À época, o Brasil vivia uma ditadura que apostava na propaganda de país do futuro, que se desenvolvia velozmente. Logo, seria ruim que chegasse ao povo a informação de uma epidemia relacionada à miséria. A censura impediu que fossem tomadas as devidas precauções, o que contribuiu para a doença se espalhar, com grande índice de letalidade da doença.
A falta de informação atrelada a dificuldades territoriais impediam moradores da Maré de tratar das doenças. Isaías Francisco de Araújo, conhecido como Mascote, morador desde 1962 da Rua Praia de Inhaúma, no Morro do Timbau, recorda as dificuldades: “Ninguém tinha muito recurso. Médico muito longe. (…) Antigamente tinha o chazinho da vovó, que todo mundo acreditava muito. A maioria apelava para ele.”
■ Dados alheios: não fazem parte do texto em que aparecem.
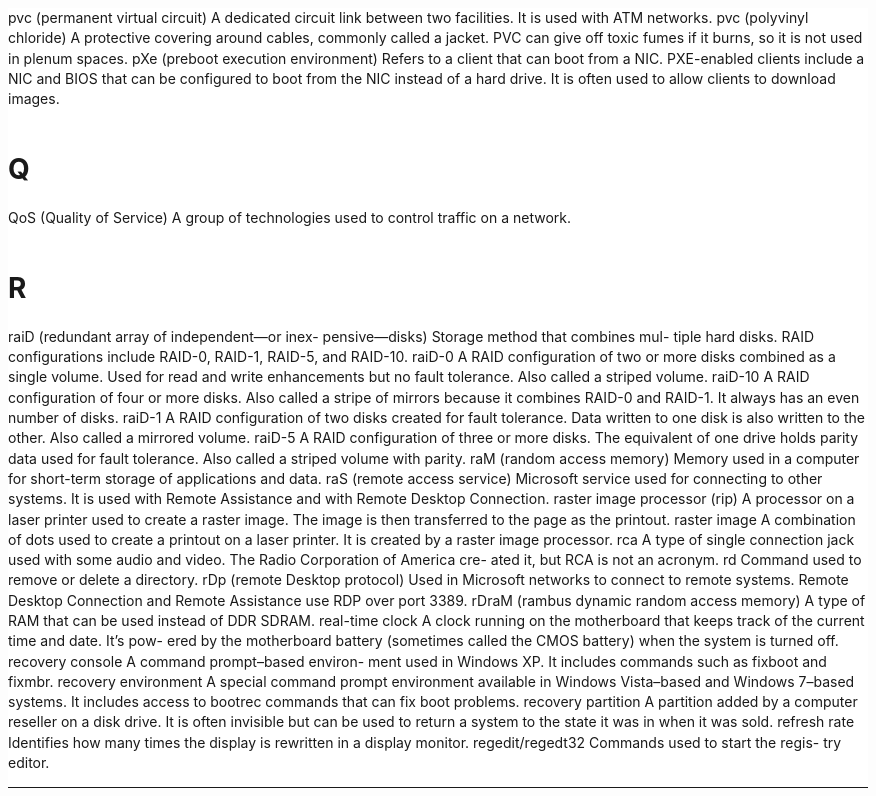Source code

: pvc (permanent virtual circuit) A dedicated circuit link between two facilities. It is used with ATM networks.
pvc (polyvinyl chloride) A protective covering around cables, commonly called a jacket. PVC can give off toxic fumes if it burns, so it is not used in plenum spaces.
pXe (preboot execution environment) Refers to a client that can boot from a NIC. PXE-enabled clients include a NIC and BIOS that can be configured to boot from the NIC instead of a hard drive. It is often used to allow clients to download images.

# Q

QoS (Quality of Service) A group of technologies used to control traffic on a network.

# R

raiD (redundant array of independent—or inex- pensive—disks) Storage method that combines mul- tiple hard disks. RAID configurations include RAID-0, RAID-1, RAID-5, and RAID-10.
raiD-0 A RAID configuration of two or more disks combined as a single volume. Used for read and write enhancements but no fault tolerance. Also called a striped volume.
raiD-10 A RAID configuration of four or more disks. Also called a stripe of mirrors because it combines RAID-0 and RAID-1. It always has an even number of disks.
raiD-1 A RAID configuration of two disks created for fault tolerance. Data written to one disk is also written to the other. Also called a mirrored volume.
raiD-5 A RAID configuration of three or more disks. The equivalent of one drive holds parity data used for fault tolerance. Also called a striped volume with parity.
raM (random access memory) Memory used in a computer for short-term storage of applications and data.
raS (remote access service) Microsoft service used for connecting to other systems. It is used with Remote Assistance and with Remote Desktop Connection.
raster image processor (rip) A processor on a laser printer used to create a raster image. The image is then transferred to the page as the printout.
raster image A combination of dots used to create a printout on a laser printer. It is created by a raster image processor.
rca A type of single connection jack used with some audio and video. The Radio Corporation of America cre- ated it, but RCA is not an acronym.
rd Command used to remove or delete a directory.
rDp (remote Desktop protocol) Used in Microsoft networks to connect to remote systems. Remote Desktop Connection and Remote Assistance use RDP over port 3389.
rDraM (rambus dynamic random access memory) A type of RAM that can be used instead of DDR SDRAM.
real-time clock A clock running on the motherboard that keeps track of the current time and date. It’s pow- ered by the motherboard battery (sometimes called the CMOS battery) when the system is turned off.
recovery console A command prompt–based environ- ment used in Windows XP. It includes commands such as fixboot and fixmbr.
recovery environment A special command prompt environment available in Windows Vista–based and Windows 7–based systems. It includes access to bootrec commands that can fix boot problems.
recovery partition A partition added by a computer reseller on a disk drive. It is often invisible but can be used to return a system to the state it was in when it was sold.
refresh rate Identifies how many times the display is rewritten in a display monitor.
regedit/regedt32 Commands used to start the regis- try editor.

---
A doença, no início restrita às crianças, passou a atingir adultos. A meningite, que antes só tinha do sorotipo C, passa para o sorotipo A, rápido e letal. Não havia estrutura para debelar a doença e, dentro das comunidades populares, as pessoas sequer sabiam como identificá-la. Por conta da vacinação, os números atuais de meningite são baixos – em torno de 2 casos para cada 100 mil habitantes por ano.
Por mais que as comunidades populares sejam mais propensas a propagação de doenças e surgimento de epidemias, elas continuam à margem na visão do Estado. Como nas outras crises, as formas mais efetivas de combate surgem em iniciativas internas, voluntárias, com os moradores como agentes ativos. O auxílio público não chega.
A desigualdade se mostra também na análise por raça. Para cada dez brancos que morrem vítimas da covid-19 no Brasil, são 14 óbitos de pretos e pardos, segundo a rede de TV CNN, que se baseou em base nos boletins epidemiológicos do Ministério da Saúde divulgados até junho. A doença que realmente não tem cura, no Brasil, é a insensibilidade social.
Ou como ensina Bell Hooks, em “Vivendo de Amor”: “É a falta de amor que tem criado tantas dificuldades em nossas vidas, na garantia da nossa sobrevivência. Quando nos amamos, desejamos viver plenamente. Mas quando as pessoas falam sobre a vida das mulheres negras, raramente se preocupam em garantir mudanças na sociedade que nos permitam viver plenamente.”